Miss France: une nouvelle disqualification, symptôme de la «guerre des Miss»?

Miss France: une nouvelle disqualification, symptôme de la «guerre des Miss»?
BelgaImage

La saga des photos continue dans le concours Miss France. Et pour la deuxième fois cette année, ce sont les Antilles qui sont ciblées. Naïma Dessout, Miss Saint-Martin Saint-Barthélémy, s’est vue retirée sa candidature à l’édition 2021 du concours. L’instance organisatrice a reçu des photos d’elle jugées « non conformes », d’où ce jugement sans appel.
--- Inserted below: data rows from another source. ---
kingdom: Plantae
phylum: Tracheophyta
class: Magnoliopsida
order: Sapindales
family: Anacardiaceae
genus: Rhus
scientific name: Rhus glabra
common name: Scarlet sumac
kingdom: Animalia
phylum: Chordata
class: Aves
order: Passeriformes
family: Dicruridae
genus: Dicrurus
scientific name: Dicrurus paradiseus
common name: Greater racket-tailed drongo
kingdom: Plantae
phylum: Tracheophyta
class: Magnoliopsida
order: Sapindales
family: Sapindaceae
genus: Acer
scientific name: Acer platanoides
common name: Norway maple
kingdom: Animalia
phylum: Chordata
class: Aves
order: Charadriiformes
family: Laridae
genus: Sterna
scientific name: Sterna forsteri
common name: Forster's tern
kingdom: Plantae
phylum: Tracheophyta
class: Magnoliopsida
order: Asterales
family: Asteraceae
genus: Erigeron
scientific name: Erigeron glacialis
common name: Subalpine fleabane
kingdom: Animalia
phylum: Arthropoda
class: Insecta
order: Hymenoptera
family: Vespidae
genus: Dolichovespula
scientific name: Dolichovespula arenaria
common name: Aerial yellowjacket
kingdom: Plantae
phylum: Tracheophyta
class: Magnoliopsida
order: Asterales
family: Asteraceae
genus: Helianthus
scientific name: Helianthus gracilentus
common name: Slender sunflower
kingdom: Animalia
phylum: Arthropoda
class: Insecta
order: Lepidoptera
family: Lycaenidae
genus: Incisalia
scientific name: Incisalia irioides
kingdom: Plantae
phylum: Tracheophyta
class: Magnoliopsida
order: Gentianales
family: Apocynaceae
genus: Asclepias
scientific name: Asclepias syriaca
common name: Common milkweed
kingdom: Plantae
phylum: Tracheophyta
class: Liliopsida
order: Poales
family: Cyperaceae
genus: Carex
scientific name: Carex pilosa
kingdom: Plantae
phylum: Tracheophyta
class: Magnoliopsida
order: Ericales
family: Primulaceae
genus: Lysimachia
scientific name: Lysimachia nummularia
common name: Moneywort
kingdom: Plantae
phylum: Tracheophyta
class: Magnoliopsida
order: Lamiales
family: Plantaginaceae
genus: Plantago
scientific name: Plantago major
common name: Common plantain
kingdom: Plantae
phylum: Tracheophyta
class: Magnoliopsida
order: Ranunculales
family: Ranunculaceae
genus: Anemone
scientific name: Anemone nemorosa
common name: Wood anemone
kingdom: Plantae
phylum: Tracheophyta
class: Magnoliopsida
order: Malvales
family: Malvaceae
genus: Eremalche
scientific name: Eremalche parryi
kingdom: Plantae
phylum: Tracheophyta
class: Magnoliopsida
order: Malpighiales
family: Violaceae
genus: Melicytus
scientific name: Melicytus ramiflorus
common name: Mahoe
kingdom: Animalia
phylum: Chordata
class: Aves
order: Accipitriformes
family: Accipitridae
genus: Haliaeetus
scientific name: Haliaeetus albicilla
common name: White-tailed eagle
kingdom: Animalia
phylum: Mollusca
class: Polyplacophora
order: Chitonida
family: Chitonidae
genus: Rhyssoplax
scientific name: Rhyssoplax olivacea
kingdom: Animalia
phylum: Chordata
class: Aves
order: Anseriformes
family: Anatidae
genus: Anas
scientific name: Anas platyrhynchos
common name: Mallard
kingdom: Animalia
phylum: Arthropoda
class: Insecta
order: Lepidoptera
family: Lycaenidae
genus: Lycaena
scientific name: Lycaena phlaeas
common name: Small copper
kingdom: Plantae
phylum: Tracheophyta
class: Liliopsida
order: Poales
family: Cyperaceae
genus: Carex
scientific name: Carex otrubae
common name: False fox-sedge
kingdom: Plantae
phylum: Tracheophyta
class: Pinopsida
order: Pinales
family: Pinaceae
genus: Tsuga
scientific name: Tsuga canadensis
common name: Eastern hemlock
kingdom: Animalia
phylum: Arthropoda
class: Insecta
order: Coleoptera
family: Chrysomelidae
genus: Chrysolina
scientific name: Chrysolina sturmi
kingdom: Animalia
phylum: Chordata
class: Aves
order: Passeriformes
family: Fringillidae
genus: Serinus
Du côté des Caraïbes, on se dit indigné, craignant que ce ne soit ici un énième exemple de coup bas dans la course à la couronne de Miss France.

Le comité régional soutient sa Miss

Pour Naïma Dessout, 18 ans, cela sonne comme un coup de tonnerre, elle-même se disant « un peu déçue et tout de même choquée ». « Je n’aurais jamais imaginé que je puisse être prise pour cible un jour simplement en me présentant à un concours », dit-elle sur Instagram

Son comité régional a accueilli la nouvelle « avec regret », ne manquant pas de faire valoir sa colère envers l’organisation Miss France via un communiqué. « Après avoir été élue, notre candidate a été victime d’une dénonciation anonyme par l’envoi de photos non conformes d’elle directement à Miss France Organisation […] Compte tenu de la nature des photos, le règlement national de Miss France Organisation en l’état actuel ne laisse aucune marge d’appréciation pouvant autoriser Naïma à participer ». Grâce au soutien de son comité, Naïma Dessout garde son titre régional. Les photos ont en effet été prises « dans un contexte familial sans aucune intention ni caractère vulgaire, érotique ou pornographique », selon le communiqué.

Des fuites qui s’apparenteraient à de la délation ?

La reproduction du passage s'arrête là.